A piece of news I didn't miss (it helped that I heard directly from a conversation with a friend who was there): the Women of the Wall reached an exciting milestone. The group read Torah at the Western Wall itself, in the women's section, for the first time in its 13-year history. They decided not to wear their tallitot and tefillin (one small step at a time!), but nonetheless were able to conclude the service where they were as opposed to the usual practice of going up to the nearby archaeological gardens [Robinson’s Arch] to read Torah and finish the service. Haviva Ner-David, an Orthodox Jewish feminist scholar, teacher and member of Women of the Wall who read Torah this last Wednesday morning, wrote this over email:

"It was a rainy, cold morning, and there were hardly any other people at the kotel at 7 am. It seemed like a shame to schlep the Torah all the way up to the Rovah as we usually do, especially with so few people around, and especially since there is a plexiglass stand in the Ezrat Nashim [women's section] now with an awning, while in the Rovah we would have had to protect the Torah with umbrellas. So we just read the Torah at the kotel. Only two (out of the perhaps forty or so) haredi women yelled at us (which is a sign, I think, that they are getting used to the idea of women's tefillah), but the police let us continue. Aliza Berger and I read. It was awesome! After 13 years of praying for this day, it really seems like a cause for celebration. A ray of light in all this darkness here in Israel lately."
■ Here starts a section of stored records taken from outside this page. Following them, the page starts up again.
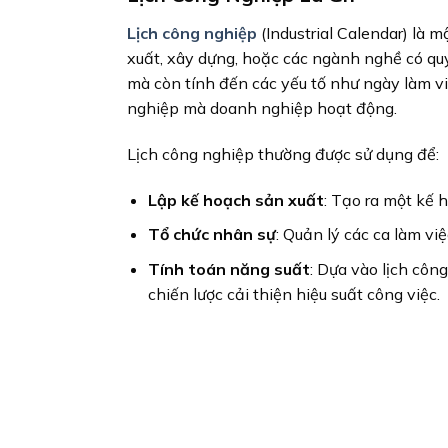
Lịch công nghiệp
(Industrial Calendar) là m
xuất, xây dựng, hoặc các ngành nghề có quy
mà còn tính đến các yếu tố như ngày làm việ
nghiệp mà doanh nghiệp hoạt động.
Lịch công nghiệp thường được sử dụng để:
Lập kế hoạch sản xuất
: Tạo ra một kế h
Tổ chức nhân sự
: Quản lý các ca làm vi
Tính toán năng suất
: Dựa vào lịch côn
chiến lược cải thiện hiệu suất công việc.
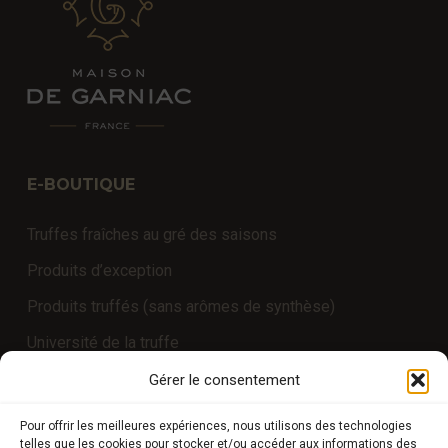
E-BOUTIQUE
Truffes fraîches au gré des saisons
Produits d’exception
Produits truffés (sans arômes de synthèse)
Université de la truffe
Expériences
Gérer le consentement
Pour offrir les meilleures expériences, nous utilisons des technologies
telles que les cookies pour stocker et/ou accéder aux informations des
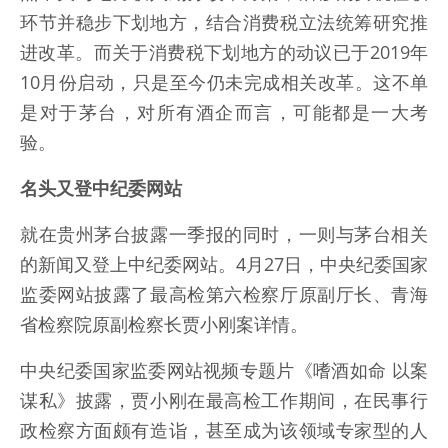
环节并稳步下划地方，结合消费税立法统筹研究推
进改革。而关于消费税下划地方的动议已于2019年
10月份启动，只是至今仍未完成相关改革。这不单
是对于茅台，对所有酒企而言，可能都是一大考
验。
名头又登中纪委网站
就在贵州茅台披露一季报的同时，一则与茅台相关
的新闻又登上中纪委网站。4月27日，中央纪委国家
监委网站披露了最高检第六检察厅原副厅长、青海
省检察院原副检察长贾小刚案详情。
中央纪委国家监委网站视频专题片《嗜酒如命 以案
谋私》披露，贾小刚在最高检工作期间，在民事行
政检察方面颇有造诣，甚至成为该领域专家型的人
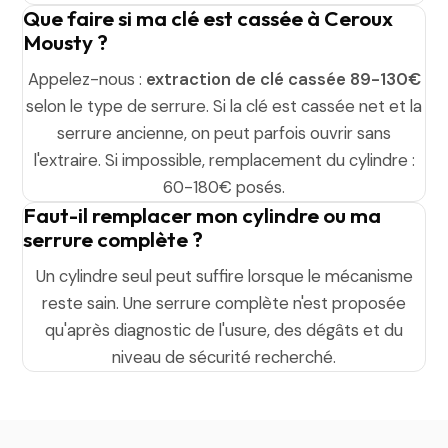
Que faire si ma clé est cassée à Ceroux
Mousty ?
Appelez-nous :
extraction de clé cassée 89-130€
selon le type de serrure. Si la clé est cassée net et la
serrure ancienne, on peut parfois ouvrir sans
l'extraire. Si impossible, remplacement du cylindre :
60-180€ posés.
Faut-il remplacer mon cylindre ou ma
serrure complète ?
Un cylindre seul peut suffire lorsque le mécanisme
reste sain. Une serrure complète n'est proposée
qu'après diagnostic de l'usure, des dégâts et du
niveau de sécurité recherché.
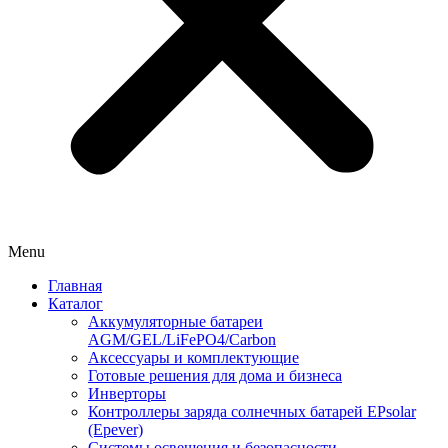
Menu
Главная
Каталог
Аккумуляторные батареи
AGM/GEL/LiFePO4/Carbon
Аксессуары и комплектующие
Готовые решения для дома и бизнеса
Инверторы
Контроллеры заряда солнечных батарей EPsolar
(Epever)
Системы освещения и безопасности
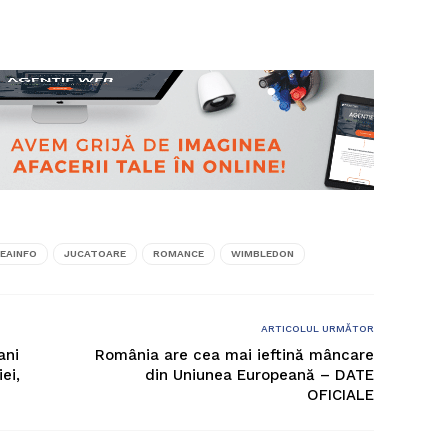
EAINFO
JUCATOARE
ROMANCE
WIMBLEDON
ARTICOLUL URMĂTOR
ani
România are cea mai ieftină mâncare
ei,
din Uniunea Europeană – DATE
OFICIALE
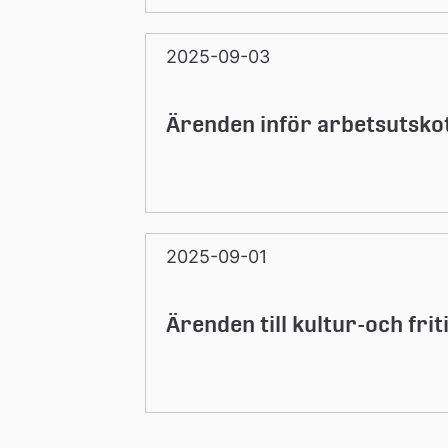
2025-09-03
Ärenden inför arbetsutsko
2025-09-01
Ärenden till kultur-och fr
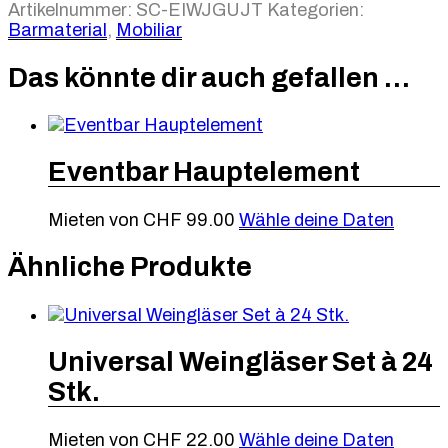
Artikelnummer:
SC-EIWJGUJT
Kategorien:
Barmaterial
,
Mobiliar
Das könnte dir auch gefallen …
Eventbar Hauptelement
Mieten von
CHF
99.00
Wähle deine Daten
Ähnliche Produkte
Universal Weingläser Set à 24
Stk.
Mieten von
CHF
22.00
Wähle deine Daten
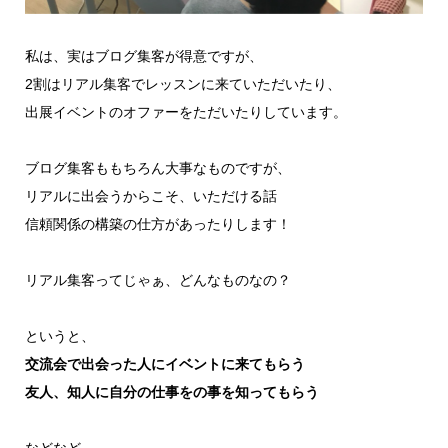
私は、実はブログ集客が得意ですが、
2割はリアル集客でレッスンに来ていただいたり、
出展イベントのオファーをただいたりしています。
ブログ集客ももちろん大事なものですが、
リアルに出会うからこそ、いただける話
信頼関係の構築の仕方があったりします！
リアル集客ってじゃぁ、どんなものなの？
というと、
交流会で出会った人にイベントに来てもらう
友人、知人に自分の仕事をの事を知ってもらう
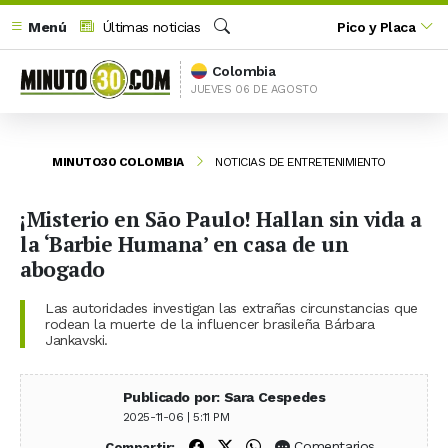
Menú
Últimas noticias
Pico y Placa
Buscar
Colombia
JUEVES 06 DE AGOSTO
MINUTO30 COLOMBIA
NOTICIAS DE ENTRETENIMIENTO
¡Misterio en São Paulo! Hallan sin vida a
la ‘Barbie Humana’ en casa de un
abogado
Las autoridades investigan las extrañas circunstancias que
rodean la muerte de la influencer brasileña Bárbara
Jankavski.
Publicado por: Sara Cespedes
2025-11-06 | 5:11 PM
Compartir en Facebook
Compartir en X (Twitter)
Compartir en WhatsApp
Comentarios
Compartir:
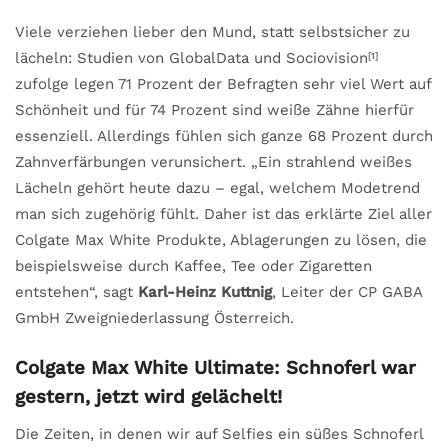
Viele verziehen lieber den Mund, statt selbstsicher zu
lächeln: Studien von GlobalData und Sociovision
[1]
zufolge legen 71 Prozent der Befragten sehr viel Wert auf
Schönheit und für 74 Prozent sind weiße Zähne hierfür
essenziell. Allerdings fühlen sich ganze 68 Prozent durch
Zahnverfärbungen verunsichert. „Ein strahlend weißes
Lächeln gehört heute dazu – egal, welchem Modetrend
man sich zugehörig fühlt. Daher ist das erklärte Ziel aller
Colgate Max White Produkte, Ablagerungen zu lösen, die
beispielsweise durch Kaffee, Tee oder Zigaretten
entstehen“, sagt
Karl-Heinz Kuttnig
, Leiter der CP GABA
GmbH Zweigniederlassung Österreich.
Colgate Max White Ultimate: Schnoferl war
gestern, jetzt wird gelächelt!
Die Zeiten, in denen wir auf Selfies ein süßes Schnoferl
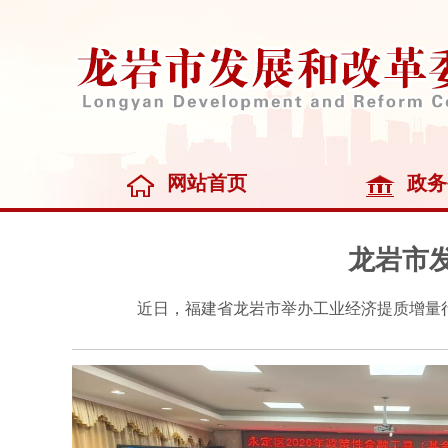
网站首页
政务
龙岩市
近日，福建省龙岩市举办工业经济提质增量行动政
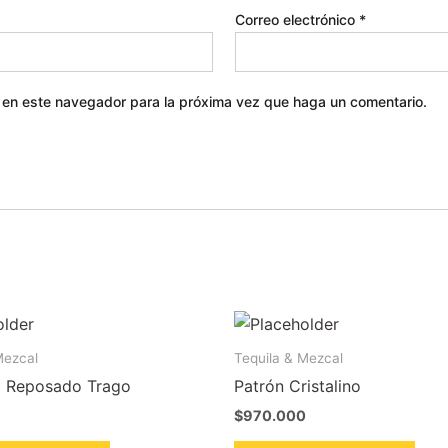
Correo electrónico
*
b en este navegador para la próxima vez que haga un comentario.
Mezcal
Tequila & Mezcal
o Reposado Trago
Patrón Cristalino
$
970.000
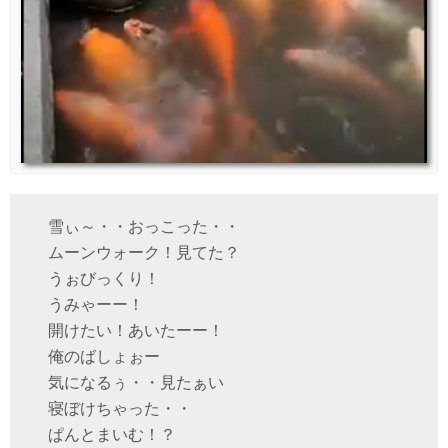
雪ぃ～・・おっこった・・
ムーンウォーク！見てた？
うぉびっくり！
うみゃーー！
開けたい！あいたーー！
俺のばしょぉー
気になるぅ・・見たぁい
寝ぼけちゃった・・
ぱんとまいむ！？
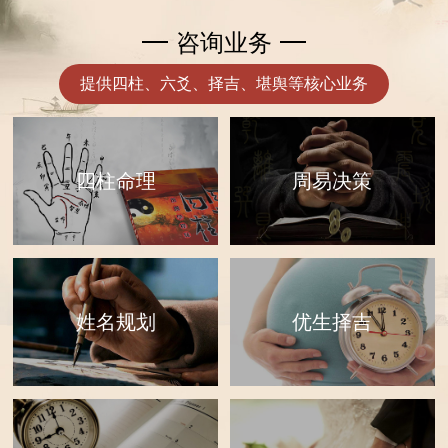
咨询业务
提供四柱、六爻、择吉、堪舆等核心业务
四柱命理
周易决策
优生择吉
姓名规划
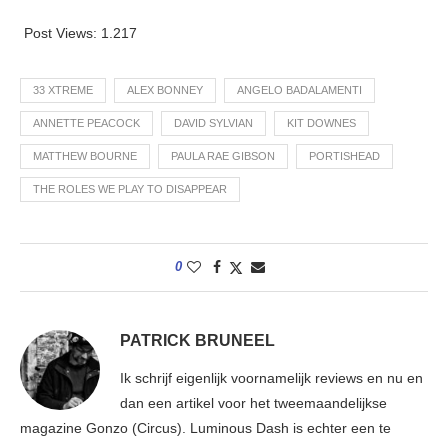
Post Views:
1.217
33 XTREME
ALEX BONNEY
ANGELO BADALAMENTI
ANNETTE PEACOCK
DAVID SYLVIAN
KIT DOWNES
MATTHEW BOURNE
PAULA RAE GIBSON
PORTISHEAD
THE ROLES WE PLAY TO DISAPPEAR
0
PATRICK BRUNEEL
Ik schrijf eigenlijk voornamelijk reviews en nu en
dan een artikel voor het tweemaandelijkse
magazine Gonzo (Circus). Luminous Dash is echter een te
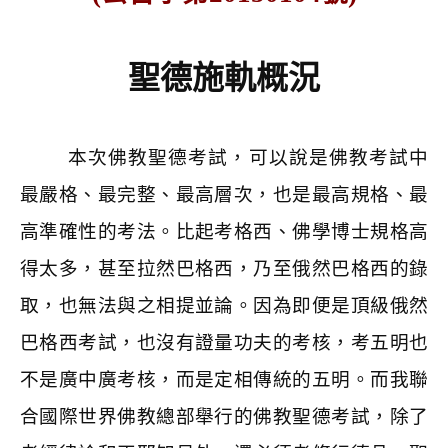
聖德施軌概況
本次佛教聖德考試，可以說是佛教考試中
最嚴格、最完整、最高層次，也是最高規格、最
高準確性的考法。比起考格西、佛學博士規格高
得太多，甚至拉然巴格西，乃至俄然巴格西的錄
取，也無法與之相提並論。因為即便是頂級俄然
巴格西考試，也沒有證量功夫的考核，考五明也
不是廣中廣考核，而是定相傳統的五明。而我聯
合國際世界佛教總部舉行的佛教聖德考試，除了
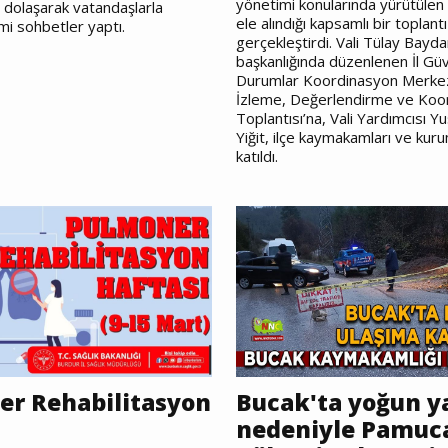
yönetimi konularında yürütülen 
v dolaşarak vatandaşlarla
ele alındığı kapsamlı bir toplantı
mi sohbetler yaptı.
gerçekleştirdi. Vali Tülay Bayda
başkanlığında düzenlenen İl Güve
Durumlar Koordinasyon Merke
İzleme, Değerlendirme ve Koo
Toplantısı’na, Vali Yardımcısı 
Yiğit, ilçe kaymakamları ve kuru
katıldı.
r Rehabilitasyon
Bucak'ta yoğun ya
nedeniyle Pamuc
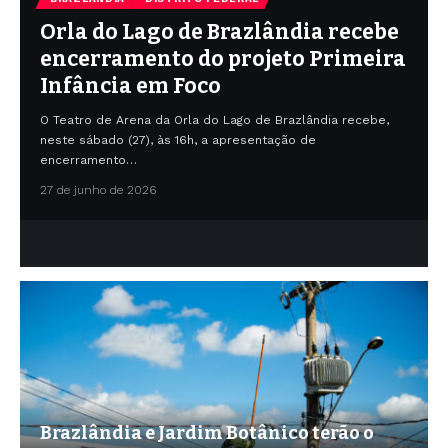
Orla do Lago de Brazlândia recebe
encerramento do projeto Primeira
Infância em Foco
O Teatro de Arena da Orla do Lago de Brazlândia recebe,
neste sábado (27), às 16h, a apresentação de
encerramento…
27 de junho de 2026
Brazlândia e Jardim Botânico terão o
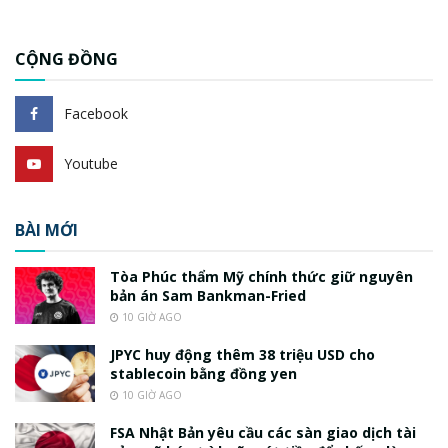
CỘNG ĐỒNG
Facebook
Youtube
BÀI MỚI
Tòa Phúc thẩm Mỹ chính thức giữ nguyên
bản án Sam Bankman-Fried
10 GIỜ AGO
JPYC huy động thêm 38 triệu USD cho
stablecoin bằng đồng yen
10 GIỜ AGO
FSA Nhật Bản yêu cầu các sàn giao dịch tài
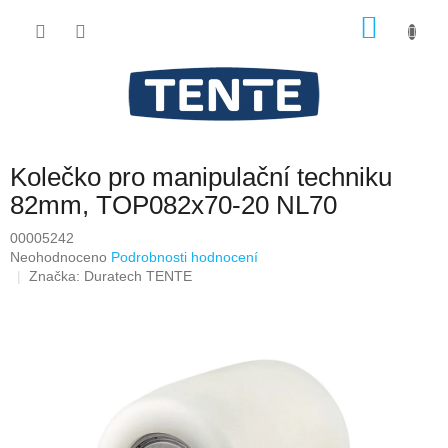
Přejít
NÁKU
na
obsah
KOŠÍK
Kolečko pro manipulační techniku
82mm, TOP082x70-20 NL70
00005242
Průměrné
Neohodnoceno
Podrobnosti hodnocení
hodnocení
Značka:
Duratech TENTE
produktu
je
0,0
z
5
hvězdiček.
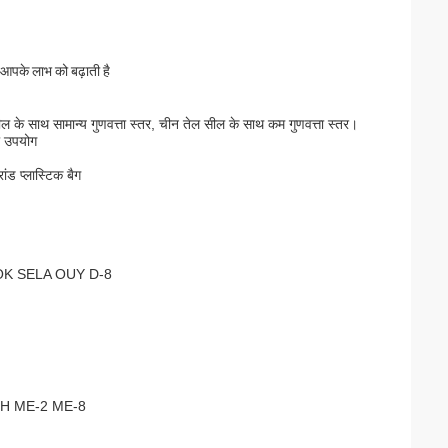
 आपके लाभ को बढ़ाती है
 सील के साथ सामान्य गुणवत्ता स्तर, चीन तेल सील के साथ कम गुणवत्ता स्तर।
ा उपयोग
ांड प्लास्टिक बैग
OK SELA OUY D-8
DH ME-2 ME-8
For those of you who are not familiar, Women of the Wall is an organization of Jewish women that was formed after the International Jewish Feminist Conference in 1988, to fight the legal and sociological battle to allow women to organize in prayer at the Western Wall. Traditionally, women are not counted as a member of a minyan, prayer quorum of ten. With less than a minyan, a group is unable to read Torah publicly or say certain central portions of the service. So it follows that traditionally, an assembly of 10 women is not able to conduct communal prayer. Nowadays, more women's prayer groups are springing up everywhere, but at the end of the 80's, this was a much less prevalent occurrence. So when this incredible group of women held services on the women's side of the Western Wall in December 1988 it caused widespread rancor from both sides, especially the men's side of the Kotel; they heckled, yelled, and threw chairs at the women. Since then, the WOW have fought for and received police protection, and has become a fixture for change in the country and the world (not still, apparently, without controversy, as you can read in their fascinating history at The group, through their continuing presence and court battles, has made it clear that they're not going away. Now, throughout the world there is a critical mass of traditionally observant women who, within the bounds of Jewish tradition, are actively questioning it.

Joanna Dulkin is the daughter of Laura and Howard Selznick. This is an excerpt from her weekly journal written while spending an academic year in Jerusalem. She is currently a cantor at Sha’are Zekek synagogue in St Louis.